> SUPPLIED TEXT
## Reference to convert functions from R ggplot to Python bokeh

I hope this guide helps you convert a useful graph developed used in R ggplot to Python [bokeh](https://bokeh.pydata.org/). Bokeh is a library that can create interactive plots. However, bokeh has limited integrated statistics functionality.   
This guide converts some sections included in [the ggplot reference](https://ggplot2.tidyverse.org/reference/index.html)

### Loading the library
We can load multiple bokeh.plotting modules, similarly to loading library(ggplot2). To use statistical functions such as count, sum and mean, we use the pandas library. Both, bokeh and pandas are included in Anaconda.
Also to create similar plots to the ggplot2 reference guide, we use the ggplot2 datasets from [scilab](https://forge.scilab.org/index.php/p/rdataset/source/tree/master/csv/ggplot2)

In [1]:
from math import atan, degrees
import pandas as pd
import numpy as np
from bokeh.plotting import figure, show
from bokeh.io import output_notebook
from bokeh.palettes import Spectral6, Blues9
from bokeh.transform import linear_cmap
from bokeh.models import ColumnDataSource, Range1d, LinearColorMapper, ColorBar, BasicTicker

mtcars = pd.read_csv('mtcars.csv', index_col=0)
mpg =  pd.read_csv('mpg.csv', index_col=0)
diamonds =  pd.read_csv('diamonds.csv', index_col=0)
for var in ['x','y','carat','price']:
    diamonds[var] = pd.to_numeric(diamonds[var])
output_notebook()

### Layer:geom
A geom layer in ggplot2 combines data, aesthetic mapping, geometric objects and a position adjustment. In bokeh, a rendering level is similar to a ggplot2 layer, and geometric objects are called glyphs. The options for glyphs are similar to those in ggplot2: 

| ggplot2    | bokeh       |
|-----------|-------------|
| x         | x           |
| y         | y           |
| color     | line_color       |
| alpha     | line_alpha       |
| fill      | fill_color  |

A major difference between ggplot2 and bokeh is that in bokeh, layers are not added with the `+` operator, but by calling a plotting function from plotting object created with the figure function. This will become clear in the following examples

In [2]:
#p <- ggplot(mtcars, aes(wt, mpg)) + geom_point()
def create_p():
    p = figure(title="My plot", plot_width=800, plot_height=400)
    p.circle(x='wt',y='mpg',source=mtcars)
    return p

#### Layer: geoms


#### geom_abline() geom_hline() geom_vline() 
Reference lines: horizontal, vertical, and diagonal. Unfortunately this functionality is not directly accessible in bokeh. The vline and hline functionality can be replicated with the ray glyph and special options. The ray will maintain its angle even after changing axis limits, so we should use the segment function instead.

Stored dataset entries:
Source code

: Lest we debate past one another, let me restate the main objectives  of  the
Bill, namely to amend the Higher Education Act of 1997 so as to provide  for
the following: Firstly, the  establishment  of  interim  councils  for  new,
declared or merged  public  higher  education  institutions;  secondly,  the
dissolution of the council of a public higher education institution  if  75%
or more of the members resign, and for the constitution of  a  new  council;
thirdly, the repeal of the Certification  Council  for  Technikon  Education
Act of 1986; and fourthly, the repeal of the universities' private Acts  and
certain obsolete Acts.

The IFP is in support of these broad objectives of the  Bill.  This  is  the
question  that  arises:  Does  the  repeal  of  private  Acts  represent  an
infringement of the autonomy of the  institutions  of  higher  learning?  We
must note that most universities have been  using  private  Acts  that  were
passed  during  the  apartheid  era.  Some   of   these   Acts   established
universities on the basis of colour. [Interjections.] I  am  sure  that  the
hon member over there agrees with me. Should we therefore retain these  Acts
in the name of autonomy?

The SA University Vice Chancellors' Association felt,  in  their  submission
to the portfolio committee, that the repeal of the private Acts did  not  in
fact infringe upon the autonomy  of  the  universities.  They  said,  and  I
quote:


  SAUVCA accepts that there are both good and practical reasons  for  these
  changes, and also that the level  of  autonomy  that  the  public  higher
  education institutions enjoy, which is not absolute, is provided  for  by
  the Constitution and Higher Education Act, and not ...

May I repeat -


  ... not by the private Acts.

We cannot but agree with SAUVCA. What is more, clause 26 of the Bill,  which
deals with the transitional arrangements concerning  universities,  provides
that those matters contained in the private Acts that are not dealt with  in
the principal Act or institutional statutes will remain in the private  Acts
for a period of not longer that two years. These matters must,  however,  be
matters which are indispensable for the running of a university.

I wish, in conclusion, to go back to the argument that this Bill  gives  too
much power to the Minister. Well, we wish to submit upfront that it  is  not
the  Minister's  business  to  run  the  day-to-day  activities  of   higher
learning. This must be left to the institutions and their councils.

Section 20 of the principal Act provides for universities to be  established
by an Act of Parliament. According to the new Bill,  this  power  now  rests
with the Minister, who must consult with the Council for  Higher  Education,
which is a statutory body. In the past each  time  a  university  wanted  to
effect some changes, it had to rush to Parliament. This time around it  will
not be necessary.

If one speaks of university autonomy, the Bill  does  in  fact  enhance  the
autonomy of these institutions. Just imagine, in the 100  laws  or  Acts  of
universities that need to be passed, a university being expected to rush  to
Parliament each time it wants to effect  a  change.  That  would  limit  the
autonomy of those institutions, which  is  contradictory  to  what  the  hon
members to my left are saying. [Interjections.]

> WHAT THIS TASK INVOLVES
Please state what geometric objects are called in bokeh, according to the guide on converting ggplot to bokeh. The entries have no connection to the guide on converting ggplot to bokeh.

> TASK OUTPUT
They are called glyphs.